Alternatively, she said the election taught her and others within her community that America still has healing to do from past segregation.
“We have a lot to do in terms of bringing the nation together,” she said, adding that immigrants with dual citizenship should take ownership of their American leader and vote.
Munyaka said she would become a U.S. citizen “if the law still allows immigrants to be citizens.”

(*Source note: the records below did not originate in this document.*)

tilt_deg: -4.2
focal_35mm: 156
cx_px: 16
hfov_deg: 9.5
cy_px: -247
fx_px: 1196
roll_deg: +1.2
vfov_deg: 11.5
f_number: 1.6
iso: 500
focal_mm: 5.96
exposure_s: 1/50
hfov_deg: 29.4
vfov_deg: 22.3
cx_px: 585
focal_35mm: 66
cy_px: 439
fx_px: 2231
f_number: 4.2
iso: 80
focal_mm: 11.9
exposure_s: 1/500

“This is a great country,” she said. “It’s built on a lot of great people.”
The future is bright
Munyaka will speak to the Federal Way City Council, at the mayor’s invitation, on March 21 about building relationships and integrating the African community into Federal Way. Munyaka said it is important for cities to support their immigrants just as the Washington State Attorney General has supported immigrants within the state. By ensuring the African community, and all immigrants, are present at city events, social gatherings and are given information in native languages, the community can only grow and benefit.
On March 23, Munyaka will represent Highline College in Olympia as she receives an award from Gov. Jay Inslee. She was chosen to receive a $500 Washington Academic scholarship because of her high grades and involvement in Phi Theta Kappa Honor Society.

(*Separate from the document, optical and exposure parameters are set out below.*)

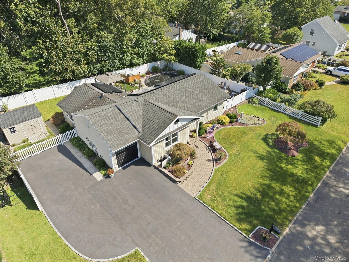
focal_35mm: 24
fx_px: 242
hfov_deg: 71.6
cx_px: 174
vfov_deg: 56.8
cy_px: 131
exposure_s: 1/5000
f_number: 1.8
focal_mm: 8.7
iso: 200
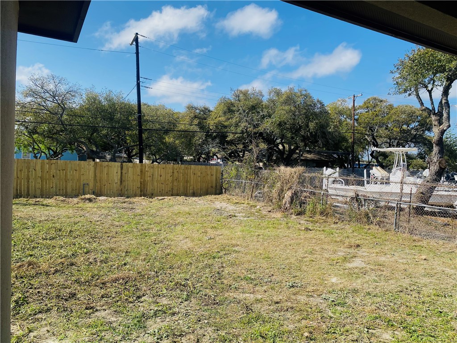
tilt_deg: -3.1
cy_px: 172
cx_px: 228
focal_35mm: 26
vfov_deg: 53.1
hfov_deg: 67.3
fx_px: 343
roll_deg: -2.4
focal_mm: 4.25
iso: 32
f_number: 1.8
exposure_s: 1/2358
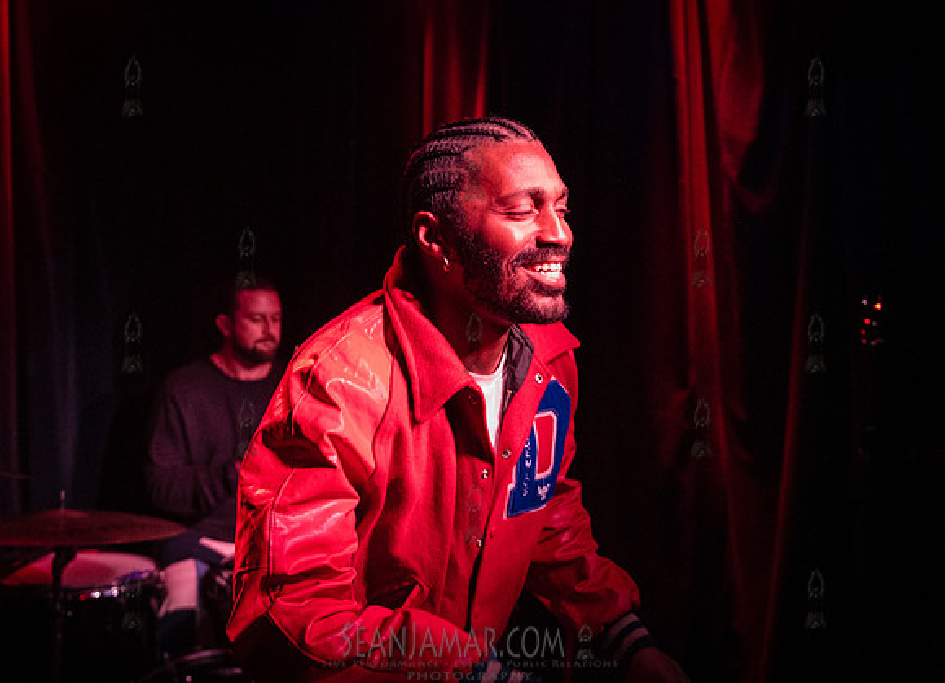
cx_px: 364
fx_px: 1032
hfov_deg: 48.8
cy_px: 296
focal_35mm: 38
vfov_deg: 36.5
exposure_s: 1/320
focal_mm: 32
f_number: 3.5
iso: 12800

Munyaka will graduate from Highline in June with hopes of continuing her education at Seattle University or the University of Washington. She said she would love to become a professor and teach psychology one day, although she’s decided to major in business for the time being.
“For women who didn’t get the privilege to go to school, most of them end up being farmers back in Kenya,” she said. “So, I want to teach them, open up a center or something where they can learn how to run their own businesses.”